* begin PROVIDED RECORDS *

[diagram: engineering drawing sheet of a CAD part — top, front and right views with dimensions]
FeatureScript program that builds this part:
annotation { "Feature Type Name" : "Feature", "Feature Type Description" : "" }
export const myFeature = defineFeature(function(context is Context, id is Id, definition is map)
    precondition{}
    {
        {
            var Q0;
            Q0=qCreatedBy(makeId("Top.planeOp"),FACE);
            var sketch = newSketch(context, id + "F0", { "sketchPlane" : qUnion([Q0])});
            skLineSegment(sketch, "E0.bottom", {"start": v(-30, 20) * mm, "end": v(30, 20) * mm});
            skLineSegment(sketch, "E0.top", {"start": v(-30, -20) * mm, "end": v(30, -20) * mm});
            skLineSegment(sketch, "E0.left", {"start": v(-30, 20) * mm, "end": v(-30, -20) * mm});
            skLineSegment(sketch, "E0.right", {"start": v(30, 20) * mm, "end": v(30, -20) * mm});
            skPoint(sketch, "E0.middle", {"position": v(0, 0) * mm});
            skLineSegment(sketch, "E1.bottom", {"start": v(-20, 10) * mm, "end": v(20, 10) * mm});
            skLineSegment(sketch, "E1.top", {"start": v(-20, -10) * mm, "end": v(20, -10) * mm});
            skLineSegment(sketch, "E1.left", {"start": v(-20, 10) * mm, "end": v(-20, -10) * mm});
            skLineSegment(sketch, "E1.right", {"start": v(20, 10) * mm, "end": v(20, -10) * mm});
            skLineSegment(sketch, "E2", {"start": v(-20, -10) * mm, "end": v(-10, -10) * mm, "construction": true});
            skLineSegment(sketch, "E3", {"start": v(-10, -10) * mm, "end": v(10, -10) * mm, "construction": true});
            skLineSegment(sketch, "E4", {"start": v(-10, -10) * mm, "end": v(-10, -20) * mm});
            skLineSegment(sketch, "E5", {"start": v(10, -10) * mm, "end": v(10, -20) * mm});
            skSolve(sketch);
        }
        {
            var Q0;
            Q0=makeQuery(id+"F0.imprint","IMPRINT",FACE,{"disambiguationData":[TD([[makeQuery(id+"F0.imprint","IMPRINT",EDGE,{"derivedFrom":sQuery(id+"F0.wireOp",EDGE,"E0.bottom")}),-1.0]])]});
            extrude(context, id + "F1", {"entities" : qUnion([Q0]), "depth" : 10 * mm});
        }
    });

* end PROVIDED RECORDS *

• **EXERCISE GOAL**
Pick out and copy each line of the items above that contains the string "qUnion". Letter case must match.

• **EXERCISE RESPONSE**
            var sketch = newSketch(context, id + "F0", { "sketchPlane" : qUnion([Q0])});
            extrude(context, id + "F1", {"entities" : qUnion([Q0]), "depth" : 10 * mm});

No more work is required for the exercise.